Textauszug:
....................

FEUERSCHWANZ
Was "Feuerschwanz" mit "D’Artagan" zu tun hat …!
Stephan Imming hat sich mit dem “Farbtupfer der Mittelalterszene” beschäftigt!
Songs mit mittelalterlichen Elementen haben seit einiger Zeit Hochkonjunktur, man denke an Subway To Sally, In Extremo, Schandmaul, Faun und viele andere. Diesem Genre in gewisse Weise zugehörig ist auch die Gruppe „Feuerschwanz“ aus dem Raum Erlangen, die aber eine komödiantische augenzwinkernde Note in ihre Musik und ihre Shows mit einfließen hat lassen – oder um es mit Violinistin „Johanna von der Vögelweide“ zu sagen: „Farbtupfer in der doch eher ernsten Mittelalterszene“. Bereits am 15. Mai 2004 gab die Band im Erlanger „Omega“ ihr Debut. Zehn Jahre später, am 25. April 2014, wurde das 10-jährige Jubiläum gefeiert, das für die Ewigkeit auf DVD verfügbar gemacht wurde („Feuerschwanz – 10 Jahre live“).
Schon allein die Namen der Bandmitglieder erinnern an die legendären Orthopädischen Strümpfe des „Meisters“ Guildo Horn (Hoppla B. Benito, der westfälische Saftschinken etc.) – hier die aktuelle Besetzung der Band:
- Hauptmann Feuerschwanz (bürgerlich Peter Henrici) (Gesang und Gitarre)
- Johanna von der Vögelweide (bürgerlich Stephanie Pracht) (Geige, Drehleier)
- Sir Lanzeflott (Schlagzeug)
- Felix Taugenix (bürgerlich Felix Fischer) (Bass)
- Prinz R. Hodenherz III (bürgerlich Ben Metzner) (Flöten, Rauschpfeife, Dudelsack)
- Hans der Aufrechte (E-Gitarre)
Mit ihrer aktuellen Produktion „Sex is muss“ will die Band vordergründig den allgegenwärtigen „ismen“ dieser Welt (Extrem-ismus etc.) Paroli bieten. Wenn man sich etwas mit der Bandgeschichte beschäftigt, kann man aber einen ganz anderen Hintergrund vermuten. Die Universität Osnabrück hat nämlich die Gruppe vom letztjährigen Festival „Fairytale“ wieder ausgeladen. Begründung – Achtung! -: „Sex is muss“ – äääh, Sexismus. Die Texte seien frauenfeindlich. Wie man darauf kommt, ist angesichts von Texten wie „Latte“, „Wunsch ist Wunsch“ und „Der Hengst“ absolut nicht nachvollziehbar. Ob angesichts dessen „Feuerschwanz“ eine Chance auf einen TV-Auftritt bei Carmen Nebel hat, bleibt abzuwarten, wobei die Gruppe den Vorteil hat, quasi das eigene „Fernseh-Ballett“ mitzubringen – ein Markenzeichen der Band sind nämlich „Miezen“. Dabei handelt es sich um als „katzenartige Wesen geschminkte und verkleidete Frauen, die als Tänzerinnen und Animateure“ dienen. Was daran „frauenfeindlich“ sein soll, verstehe, wer will……..

....................

[Aus einer Sammlung entnommene Daten]
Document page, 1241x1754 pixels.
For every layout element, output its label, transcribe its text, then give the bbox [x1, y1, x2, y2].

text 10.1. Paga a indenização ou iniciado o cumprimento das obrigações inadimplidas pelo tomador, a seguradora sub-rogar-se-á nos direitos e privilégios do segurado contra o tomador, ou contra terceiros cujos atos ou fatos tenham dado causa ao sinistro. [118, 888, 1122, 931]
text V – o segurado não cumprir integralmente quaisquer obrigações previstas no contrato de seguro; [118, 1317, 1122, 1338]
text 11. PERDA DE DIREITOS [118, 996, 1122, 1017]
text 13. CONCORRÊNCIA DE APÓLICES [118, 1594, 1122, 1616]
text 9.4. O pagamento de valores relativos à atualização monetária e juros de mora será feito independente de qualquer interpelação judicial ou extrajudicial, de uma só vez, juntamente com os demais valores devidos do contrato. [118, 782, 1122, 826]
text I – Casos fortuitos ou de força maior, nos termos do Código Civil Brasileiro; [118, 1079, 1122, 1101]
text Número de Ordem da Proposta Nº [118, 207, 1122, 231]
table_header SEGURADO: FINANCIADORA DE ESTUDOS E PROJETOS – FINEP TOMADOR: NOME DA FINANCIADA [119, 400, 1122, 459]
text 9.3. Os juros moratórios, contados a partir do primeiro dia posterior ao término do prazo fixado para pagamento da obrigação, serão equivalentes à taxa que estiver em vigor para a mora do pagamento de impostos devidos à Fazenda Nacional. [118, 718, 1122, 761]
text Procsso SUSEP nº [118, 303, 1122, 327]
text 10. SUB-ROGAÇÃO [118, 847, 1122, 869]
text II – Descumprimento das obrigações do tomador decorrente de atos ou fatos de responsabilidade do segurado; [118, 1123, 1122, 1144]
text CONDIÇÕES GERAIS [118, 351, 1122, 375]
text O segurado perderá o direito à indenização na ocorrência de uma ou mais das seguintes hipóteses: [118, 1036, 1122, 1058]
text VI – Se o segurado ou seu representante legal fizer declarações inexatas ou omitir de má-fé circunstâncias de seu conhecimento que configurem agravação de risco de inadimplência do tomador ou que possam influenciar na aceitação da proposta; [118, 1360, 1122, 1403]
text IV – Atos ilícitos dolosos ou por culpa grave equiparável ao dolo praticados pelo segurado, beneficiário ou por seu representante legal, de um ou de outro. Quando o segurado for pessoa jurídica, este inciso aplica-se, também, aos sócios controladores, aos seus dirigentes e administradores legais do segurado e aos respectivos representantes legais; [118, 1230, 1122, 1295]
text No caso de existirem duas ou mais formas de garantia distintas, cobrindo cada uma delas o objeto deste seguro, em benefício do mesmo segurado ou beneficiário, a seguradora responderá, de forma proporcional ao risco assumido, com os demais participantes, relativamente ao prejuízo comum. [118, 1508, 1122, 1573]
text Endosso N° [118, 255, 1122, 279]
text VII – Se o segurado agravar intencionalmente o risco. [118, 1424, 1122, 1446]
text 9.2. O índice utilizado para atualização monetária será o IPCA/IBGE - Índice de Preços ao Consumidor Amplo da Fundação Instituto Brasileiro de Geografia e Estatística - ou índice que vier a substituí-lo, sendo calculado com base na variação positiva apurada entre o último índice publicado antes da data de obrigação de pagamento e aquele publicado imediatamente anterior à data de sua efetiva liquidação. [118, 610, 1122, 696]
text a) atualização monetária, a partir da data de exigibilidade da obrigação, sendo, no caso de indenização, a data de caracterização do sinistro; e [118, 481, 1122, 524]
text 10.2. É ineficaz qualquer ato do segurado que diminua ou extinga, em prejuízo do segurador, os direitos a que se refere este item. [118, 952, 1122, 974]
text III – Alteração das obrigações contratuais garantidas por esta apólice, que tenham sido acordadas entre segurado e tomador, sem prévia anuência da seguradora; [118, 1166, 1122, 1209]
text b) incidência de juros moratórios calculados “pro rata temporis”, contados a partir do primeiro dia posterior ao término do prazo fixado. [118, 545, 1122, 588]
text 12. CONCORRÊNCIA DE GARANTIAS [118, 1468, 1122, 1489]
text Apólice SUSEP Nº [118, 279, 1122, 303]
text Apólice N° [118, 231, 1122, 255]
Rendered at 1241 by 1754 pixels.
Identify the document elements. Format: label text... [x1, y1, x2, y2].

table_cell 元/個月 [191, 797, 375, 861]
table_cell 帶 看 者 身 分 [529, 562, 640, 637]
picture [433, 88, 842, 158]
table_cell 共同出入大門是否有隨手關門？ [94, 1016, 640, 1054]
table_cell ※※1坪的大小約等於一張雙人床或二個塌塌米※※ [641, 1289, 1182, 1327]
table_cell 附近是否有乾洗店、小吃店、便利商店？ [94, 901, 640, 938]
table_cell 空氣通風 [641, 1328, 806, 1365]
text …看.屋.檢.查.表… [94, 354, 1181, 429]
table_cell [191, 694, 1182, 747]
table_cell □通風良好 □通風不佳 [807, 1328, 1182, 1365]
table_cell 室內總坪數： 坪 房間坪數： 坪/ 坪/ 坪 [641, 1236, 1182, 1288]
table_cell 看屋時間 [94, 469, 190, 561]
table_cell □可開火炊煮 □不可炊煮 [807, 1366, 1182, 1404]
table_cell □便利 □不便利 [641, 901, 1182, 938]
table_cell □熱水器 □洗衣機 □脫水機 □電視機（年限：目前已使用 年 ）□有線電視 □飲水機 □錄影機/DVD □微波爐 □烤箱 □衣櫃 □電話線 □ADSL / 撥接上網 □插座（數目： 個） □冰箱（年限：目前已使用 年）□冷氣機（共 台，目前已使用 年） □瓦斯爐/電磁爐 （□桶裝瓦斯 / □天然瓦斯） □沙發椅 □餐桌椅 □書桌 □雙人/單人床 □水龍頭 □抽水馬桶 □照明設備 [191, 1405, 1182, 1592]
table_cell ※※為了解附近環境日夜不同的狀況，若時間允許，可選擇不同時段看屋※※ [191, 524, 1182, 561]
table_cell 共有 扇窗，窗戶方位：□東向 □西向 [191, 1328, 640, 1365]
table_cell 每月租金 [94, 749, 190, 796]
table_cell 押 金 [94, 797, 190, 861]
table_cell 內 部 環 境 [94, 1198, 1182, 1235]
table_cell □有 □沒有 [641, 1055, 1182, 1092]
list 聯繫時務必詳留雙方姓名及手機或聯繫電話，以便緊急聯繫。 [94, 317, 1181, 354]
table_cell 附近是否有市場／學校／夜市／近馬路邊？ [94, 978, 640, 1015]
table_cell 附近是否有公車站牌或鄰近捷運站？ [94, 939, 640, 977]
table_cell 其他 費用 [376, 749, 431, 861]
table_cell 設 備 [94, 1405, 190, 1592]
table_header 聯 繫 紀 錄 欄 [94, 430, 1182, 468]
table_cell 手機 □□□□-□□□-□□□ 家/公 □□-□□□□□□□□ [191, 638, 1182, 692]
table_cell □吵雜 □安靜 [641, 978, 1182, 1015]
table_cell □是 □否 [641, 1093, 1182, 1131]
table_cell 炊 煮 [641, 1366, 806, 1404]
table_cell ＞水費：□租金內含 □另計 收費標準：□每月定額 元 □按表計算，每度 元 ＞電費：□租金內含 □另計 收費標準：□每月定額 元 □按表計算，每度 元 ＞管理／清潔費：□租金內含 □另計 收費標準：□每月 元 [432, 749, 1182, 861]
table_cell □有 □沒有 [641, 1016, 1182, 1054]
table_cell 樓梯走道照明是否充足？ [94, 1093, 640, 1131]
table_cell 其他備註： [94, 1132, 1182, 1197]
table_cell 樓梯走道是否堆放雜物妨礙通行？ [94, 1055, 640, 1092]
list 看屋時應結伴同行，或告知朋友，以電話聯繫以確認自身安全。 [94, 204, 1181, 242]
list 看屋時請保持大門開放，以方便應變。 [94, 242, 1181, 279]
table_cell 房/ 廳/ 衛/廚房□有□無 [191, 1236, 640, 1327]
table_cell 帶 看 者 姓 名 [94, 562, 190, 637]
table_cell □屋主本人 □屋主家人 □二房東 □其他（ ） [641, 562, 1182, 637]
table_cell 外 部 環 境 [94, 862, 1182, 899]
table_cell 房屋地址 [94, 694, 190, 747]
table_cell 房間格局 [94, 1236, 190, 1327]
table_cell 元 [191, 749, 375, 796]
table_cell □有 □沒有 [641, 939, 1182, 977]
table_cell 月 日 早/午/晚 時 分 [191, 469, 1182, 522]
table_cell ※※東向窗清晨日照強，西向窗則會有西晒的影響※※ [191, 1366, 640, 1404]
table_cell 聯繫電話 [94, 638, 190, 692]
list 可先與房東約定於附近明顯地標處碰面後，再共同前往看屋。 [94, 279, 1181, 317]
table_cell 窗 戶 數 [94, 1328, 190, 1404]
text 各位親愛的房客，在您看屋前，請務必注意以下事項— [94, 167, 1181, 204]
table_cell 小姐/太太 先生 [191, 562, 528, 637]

....................

Übungsaufgaben:
1. Schreiben Sie den Abschnitt des Textes über Feuerschwanz zwischen „- Sir Lanzeflott“ und „(Flöten, Rauschpfeife, Dudelsack)“ einschließlich neu und ersetzen Sie dabei „Schlagzeug“ durch „Trommeln“.
2. Nennen Sie alle Bands, die der Text über Feuerschwanz als Beispiele für Songs mit mittelalterlichen Elementen aufzählt.

Lösungen:
1.
- Sir Lanzeflott (Trommeln)
- Felix Taugenix (bürgerlich Felix Fischer) (Bass)
- Prinz R. Hodenherz III (bürgerlich Ben Metzner) (Flöten, Rauschpfeife, Dudelsack)

2. Subway To Sally, In Extremo, Schandmaul, Faun